▸ **EXERCISE DETAILS**
Transcribe every line of text in the data below without alteration, omitting the pictures.

▸ **DATASET CONTENT**
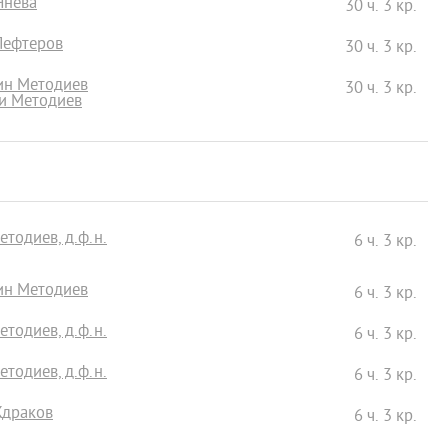
Янева
30 ч. 3 кр.
Лефтеров
30 ч. 3 кр.
лин Методиев
30 ч. 3 кр.
ди Методиев
тодиев, д.ф.н.
6 ч. 3 кр.
лин Методиев
6 ч. 3 кр.
тодиев, д.ф.н.
6 ч. 3 кр.
тодиев, д.ф.н.
6 ч. 3 кр.
Ждраков
6 ч. 3 кр.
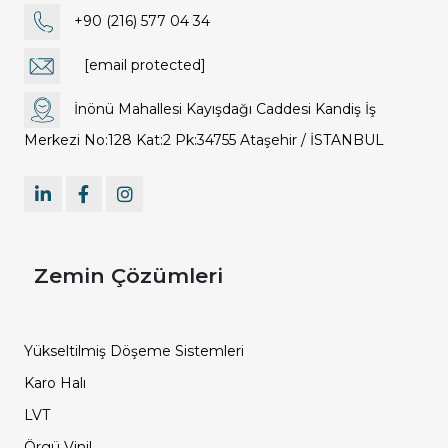
+90 (216) 577 04 34
[email protected]
İnönü Mahallesi Kayışdağı Caddesi Kandiş İş
Merkezi No:128 Kat:2 Pk:34755 Ataşehir / İSTANBUL
Zemin Çözümleri
Yükseltilmiş Döşeme Sistemleri
Karo Halı
LVT
Örgü Vinil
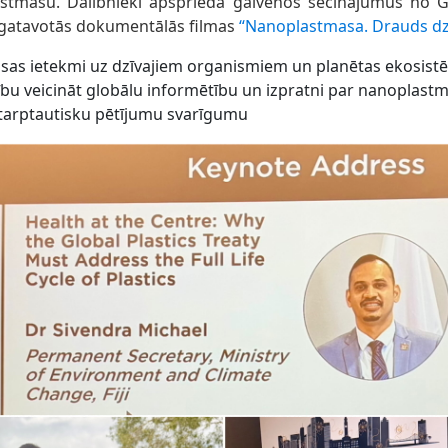
stmasu. Dalībnieki apsprieda galvenos secinājumus no Gl
gatavotās dokumentālās filmas
“Nanoplastmasa. Drauds dzī
as ietekmi uz dzīvajiem organismiem un planētas ekosis
bu veicināt globālu informētību un izpratni par nanoplas
tarptautisku pētījumu svarīgumu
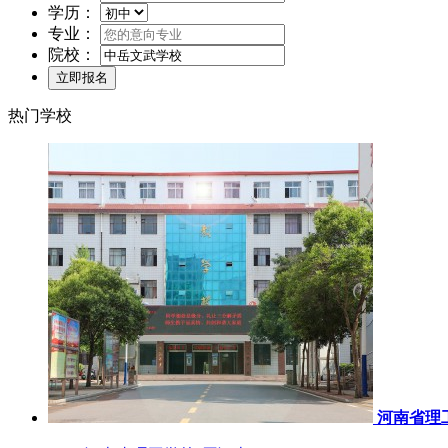
学历：
专业：
院校：
热门学校
河南省理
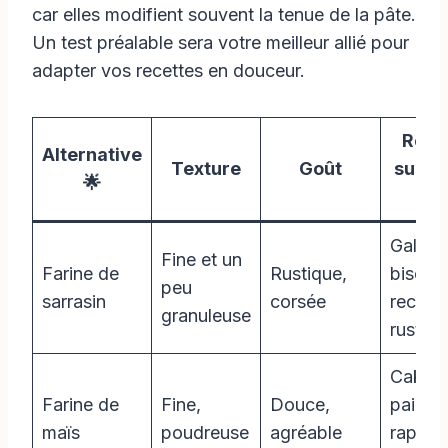
car elles modifient souvent la tenue de la pâte.
Un test préalable sera votre meilleur allié pour
adapter vos recettes en douceur.
Rece
Alternative
Texture
Goût
suggé
🌟
🍽
Galette
Fine et un
Farine de
Rustique,
biscuit
peu
sarrasin
corsée
recett
granuleuse
rustiq
Cakes,
Farine de
Fine,
Douce,
pains
maïs
poudreuse
agréable
rapides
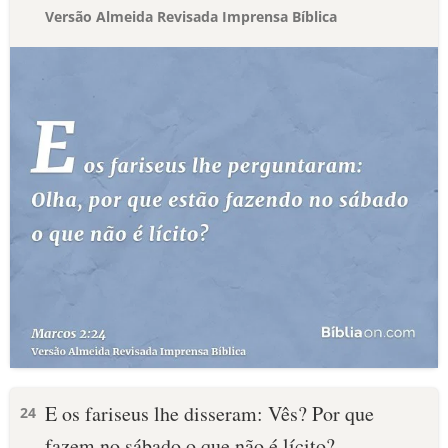
Versão Almeida Revisada Imprensa Bíblica
E os fariseus lhe disseram: Vês? Por que
24
fazem no sábado o que não é lícito?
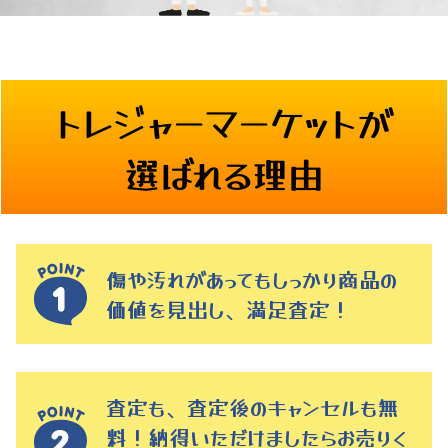
トレジャーマーケットが
選ばれる理由
傷や汚れがあってもしっかり商品の
価値を見出し、満足査定！
査定も、査定後のキャンセルも無
料！納得いただけましたらお売りく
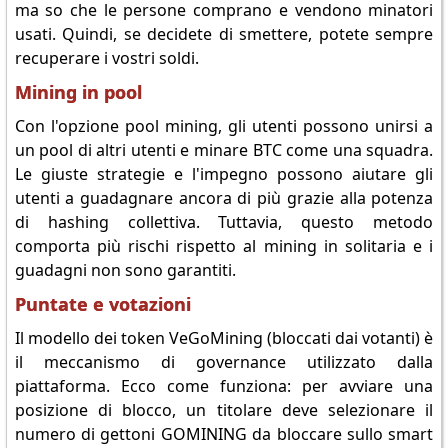
ma so che le persone comprano e vendono minatori
usati. Quindi, se decidete di smettere, potete sempre
recuperare i vostri soldi.
Mining in pool
Con l'opzione pool mining, gli utenti possono unirsi a
un pool di altri utenti e minare BTC come una squadra.
Le giuste strategie e l'impegno possono aiutare gli
utenti a guadagnare ancora di più grazie alla potenza
di hashing collettiva. Tuttavia, questo metodo
comporta più rischi rispetto al mining in solitaria e i
guadagni non sono garantiti.
Puntate e votazioni
Il modello dei token VeGoMining (bloccati dai votanti) è
il meccanismo di governance utilizzato dalla
piattaforma. Ecco come funziona: per avviare una
posizione di blocco, un titolare deve selezionare il
numero di gettoni GOMINING da bloccare sullo smart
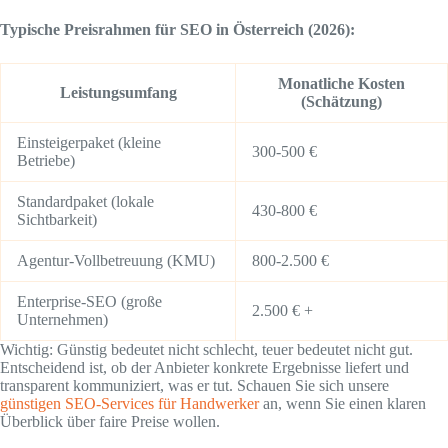
Typische Preisrahmen für SEO in Österreich (2026):
Monatliche Kosten
Leistungsumfang
(Schätzung)
Einsteigerpaket (kleine
300-500 €
Betriebe)
Standardpaket (lokale
430-800 €
Sichtbarkeit)
Agentur-Vollbetreuung (KMU)
800-2.500 €
Enterprise-SEO (große
2.500 € +
Unternehmen)
Wichtig: Günstig bedeutet nicht schlecht, teuer bedeutet nicht gut.
Entscheidend ist, ob der Anbieter konkrete Ergebnisse liefert und
transparent kommuniziert, was er tut. Schauen Sie sich unsere
günstigen SEO-Services für Handwerker
an, wenn Sie einen klaren
Überblick über faire Preise wollen.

▸ **EXERCISE OUTPUT**
Янева
30 ч. 3 кр.
Лефтеров
30 ч. 3 кр.
лин Методиев
30 ч. 3 кр.
ди Методиев
тодиев, д.ф.н.
6 ч. 3 кр.
лин Методиев
6 ч. 3 кр.
тодиев, д.ф.н.
6 ч. 3 кр.
тодиев, д.ф.н.
6 ч. 3 кр.
Ждраков
6 ч. 3 кр.
+90 (216) 577 04 34
[email protected]
İnönü Mahallesi Kayışdağı Caddesi Kandiş İş
Merkezi No:128 Kat:2 Pk:34755 Ataşehir / İSTANBUL
Zemin Çözümleri
Yükseltilmiş Döşeme Sistemleri
Karo Halı
LVT
Örgü Vinil
stmasu. Dalībnieki apsprieda galvenos secinājumus no Gl
gatavotās dokumentālās filmas
“Nanoplastmasa. Drauds dzī
as ietekmi uz dzīvajiem organismiem un planētas ekosis
bu veicināt globālu informētību un izpratni par nanoplas
tarptautisku pētījumu svarīgumu
学历：
专业：
院校：
热门学校
河南省理
car elles modifient souvent la tenue de la pâte.
Un test préalable sera votre meilleur allié pour
adapter vos recettes en douceur.
Rece
Alternative
Texture
Goût
suggé
🌟
🍽
Galette
Fine et un
Farine de
Rustique,
biscuit
peu
sarrasin
corsée
recett
granuleuse
rustiq
Cakes,
Farine de
Fine,
Douce,
pains
maïs
poudreuse
agréable
rapides
Versão Almeida Revisada Imprensa Bíblica
E os fariseus lhe disseram: Vês? Por que
24
fazem no sábado o que não é lícito?
トレジャーマーケットが
選ばれる理由
傷や汚れがあってもしっかり商品の
価値を見出し、満足査定！
査定も、査定後のキャンセルも無
料！納得いただけましたらお売りく
ma so che le persone comprano e vendono minatori
usati. Quindi, se decidete di smettere, potete sempre
recuperare i vostri soldi.
Mining in pool
Con l'opzione pool mining, gli utenti possono unirsi a
un pool di altri utenti e minare BTC come una squadra.
Le giuste strategie e l'impegno possono aiutare gli
utenti a guadagnare ancora di più grazie alla potenza
di hashing collettiva. Tuttavia, questo metodo
comporta più rischi rispetto al mining in solitaria e i
guadagni non sono garantiti.
Puntate e votazioni
Il modello dei token VeGoMining (bloccati dai votanti) è
il meccanismo di governance utilizzato dalla
piattaforma. Ecco come funziona: per avviare una
posizione di blocco, un titolare deve selezionare il
numero di gettoni GOMINING da bloccare sullo smart
Typische Preisrahmen für SEO in Österreich (2026):
Monatliche Kosten
Leistungsumfang
(Schätzung)
Einsteigerpaket (kleine
300-500 €
Betriebe)
Standardpaket (lokale
430-800 €
Sichtbarkeit)
Agentur-Vollbetreuung (KMU)
800-2.500 €
Enterprise-SEO (große
2.500 € +
Unternehmen)
Wichtig: Günstig bedeutet nicht schlecht, teuer bedeutet nicht gut.
Entscheidend ist, ob der Anbieter konkrete Ergebnisse liefert und
transparent kommuniziert, was er tut. Schauen Sie sich unsere
günstigen SEO-Services für Handwerker
an, wenn Sie einen klaren
Überblick über faire Preise wollen.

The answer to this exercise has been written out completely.